*TASK TO CARRY OUT:* Lines outside the range are not wanted. Give again exactly the lines between the line holding "19: (186, 168, 1.39)" and the line holding "39: (503, 79, 2.74)", inclusive, from the listing below.

BEGIN RAW DATA

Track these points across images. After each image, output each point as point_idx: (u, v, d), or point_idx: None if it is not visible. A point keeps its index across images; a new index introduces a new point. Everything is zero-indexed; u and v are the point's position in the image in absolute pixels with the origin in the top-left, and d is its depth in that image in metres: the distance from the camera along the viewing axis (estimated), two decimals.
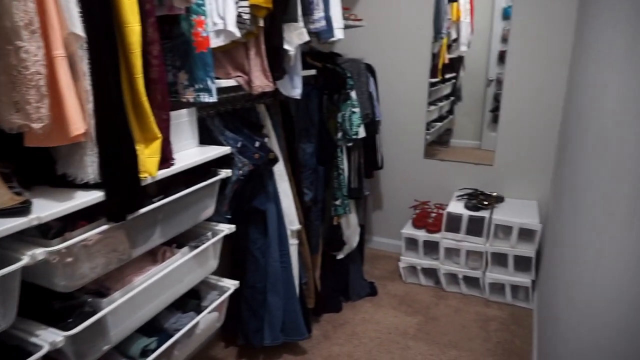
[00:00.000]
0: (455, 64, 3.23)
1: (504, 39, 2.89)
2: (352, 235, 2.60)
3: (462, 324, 2.45)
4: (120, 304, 1.20)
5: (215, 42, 1.47)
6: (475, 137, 3.29)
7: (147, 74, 1.21)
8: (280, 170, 2.02)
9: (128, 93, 1.16)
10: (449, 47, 3.12)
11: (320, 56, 2.38)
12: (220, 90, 1.66)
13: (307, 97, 2.18)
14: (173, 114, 1.43)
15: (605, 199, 1.07)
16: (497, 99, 3.07)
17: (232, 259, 2.09)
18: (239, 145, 1.67)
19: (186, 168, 1.39)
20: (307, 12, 1.69)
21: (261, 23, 1.53)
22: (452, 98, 3.35)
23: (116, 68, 1.10)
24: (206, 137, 1.64)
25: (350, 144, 2.38)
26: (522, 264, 2.58)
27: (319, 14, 1.73)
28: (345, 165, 2.42)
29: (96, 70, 1.03)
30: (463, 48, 3.13)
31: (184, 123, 1.51)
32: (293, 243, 2.12)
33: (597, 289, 1.03)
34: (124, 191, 1.16)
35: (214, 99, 1.47)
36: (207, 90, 1.46)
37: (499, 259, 2.65)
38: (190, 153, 1.52)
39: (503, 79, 2.74)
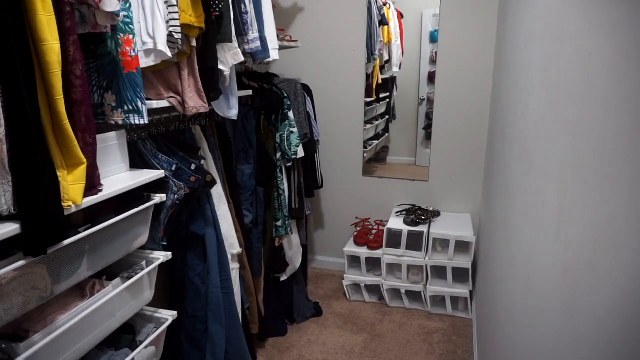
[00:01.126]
0: (389, 84, 3.36)
1: (432, 61, 3.06)
2: (294, 255, 2.57)
3: (407, 338, 2.48)
4: (41, 348, 1.08)
5: (145, 62, 1.41)
6: (411, 154, 3.42)
7: (69, 96, 1.14)
8: (218, 193, 1.96)
9: (47, 116, 1.07)
10: (382, 67, 3.24)
11: (257, 76, 2.37)
12: (153, 112, 1.60)
13: (245, 117, 2.15)
14: (100, 137, 1.35)
15: (531, 211, 1.13)
16: (429, 117, 3.21)
17: (170, 288, 1.98)
18: (173, 168, 1.60)
19: (115, 194, 1.30)
20: (242, 33, 1.68)
21: (194, 43, 1.49)
22: (387, 117, 3.47)
23: (32, 89, 1.01)
24: (138, 161, 1.56)
25: (289, 164, 2.37)
26: (460, 275, 2.67)
27: (253, 34, 1.72)
28: (285, 186, 2.40)
29: (9, 92, 0.95)
30: (395, 69, 3.27)
31: (112, 146, 1.43)
32: (234, 267, 2.05)
33: (530, 297, 1.07)
34: (44, 222, 1.06)
35: (144, 120, 1.41)
36: (137, 112, 1.39)
37: (439, 272, 2.73)
38: (120, 178, 1.43)
39: (434, 98, 2.87)
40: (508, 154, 1.70)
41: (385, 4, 3.06)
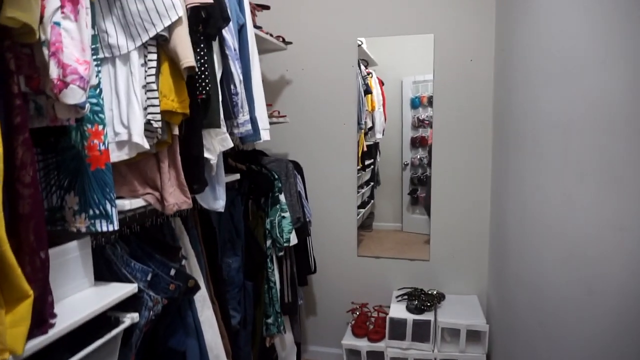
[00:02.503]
0: (372, 151, 3.23)
1: (414, 126, 2.97)
2: (288, 356, 2.24)
3: None
4: None
5: (118, 156, 1.18)
6: (396, 219, 3.22)
7: (14, 209, 0.88)
8: (202, 295, 1.66)
9: None
10: (365, 134, 3.12)
11: (244, 156, 2.17)
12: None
13: (231, 204, 1.91)
14: (56, 250, 1.09)
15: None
16: (413, 181, 3.08)
17: None
18: (149, 278, 1.32)
19: (74, 327, 1.01)
20: (231, 116, 1.48)
21: (176, 131, 1.27)
22: (371, 183, 3.31)
23: None
24: (105, 271, 1.28)
25: (281, 253, 2.10)
26: None
27: (244, 117, 1.53)
28: (276, 277, 2.12)
29: None
30: (379, 135, 3.15)
31: (72, 260, 1.15)
32: None
33: None
34: None
35: (114, 227, 1.15)
36: (105, 217, 1.13)
37: None
38: (81, 299, 1.15)
39: (430, 172, 2.71)
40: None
41: (369, 74, 3.00)
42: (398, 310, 2.50)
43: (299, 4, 2.69)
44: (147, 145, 1.18)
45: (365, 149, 3.14)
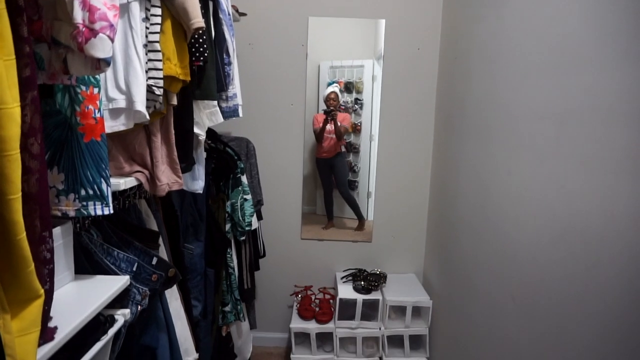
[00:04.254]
0: None
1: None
2: (244, 344, 2.14)
3: None
4: None
5: (111, 127, 1.00)
6: (310, 202, 3.23)
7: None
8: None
9: None
10: None
11: None
12: None
13: None
14: None
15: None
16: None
17: None
18: (134, 268, 1.15)
19: (78, 329, 0.84)
20: (223, 88, 1.33)
21: (174, 100, 1.11)
22: None
23: None
24: (84, 262, 1.08)
25: (243, 238, 1.99)
26: (414, 342, 2.52)
27: (233, 89, 1.39)
28: (235, 263, 2.01)
29: None
30: None
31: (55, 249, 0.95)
32: None
33: None
34: None
35: (109, 209, 0.97)
36: (100, 198, 0.96)
37: (394, 341, 2.53)
38: (66, 295, 0.96)
39: (376, 159, 2.76)
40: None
41: None
42: (346, 291, 2.53)
43: None
44: (148, 116, 1.01)
45: None
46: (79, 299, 0.95)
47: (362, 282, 2.57)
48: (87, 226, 1.16)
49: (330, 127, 2.75)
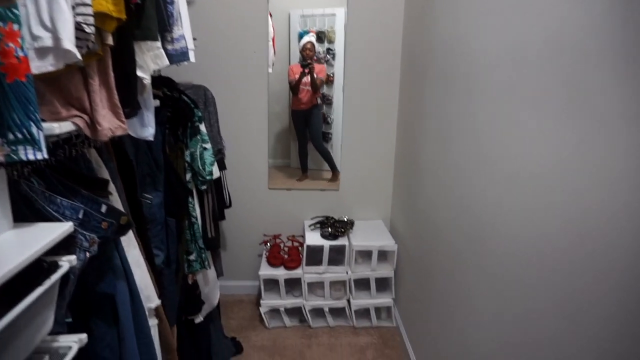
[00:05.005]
0: None
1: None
2: (211, 291, 2.18)
3: None
4: None
5: (38, 67, 0.94)
6: (285, 156, 3.24)
7: None
8: (127, 234, 1.50)
9: None
10: None
11: (155, 82, 1.91)
12: None
13: None
14: None
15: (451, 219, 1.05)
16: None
17: None
18: (80, 215, 1.14)
19: (13, 274, 0.83)
20: (166, 29, 1.27)
21: (109, 40, 1.06)
22: None
23: None
24: (24, 210, 1.06)
25: (204, 187, 1.98)
26: (381, 285, 2.61)
27: (179, 31, 1.33)
28: (197, 212, 2.00)
29: None
30: (269, 70, 3.04)
31: None
32: (153, 324, 1.61)
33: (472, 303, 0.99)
34: None
35: (43, 155, 0.94)
36: (31, 142, 0.92)
37: (360, 285, 2.62)
38: (4, 242, 0.94)
39: (343, 109, 2.74)
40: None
41: None
42: (314, 238, 2.58)
43: None
44: (79, 55, 0.96)
45: None
46: (17, 245, 0.94)
47: (330, 229, 2.62)
48: (28, 174, 1.13)
49: (306, 79, 2.69)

END RAW DATA

*EXPECTED ANSWER:*
19: (186, 168, 1.39)
20: (307, 12, 1.69)
21: (261, 23, 1.53)
22: (452, 98, 3.35)
23: (116, 68, 1.10)
24: (206, 137, 1.64)
25: (350, 144, 2.38)
26: (522, 264, 2.58)
27: (319, 14, 1.73)
28: (345, 165, 2.42)
29: (96, 70, 1.03)
30: (463, 48, 3.13)
31: (184, 123, 1.51)
32: (293, 243, 2.12)
33: (597, 289, 1.03)
34: (124, 191, 1.16)
35: (214, 99, 1.47)
36: (207, 90, 1.46)
37: (499, 259, 2.65)
38: (190, 153, 1.52)
39: (503, 79, 2.74)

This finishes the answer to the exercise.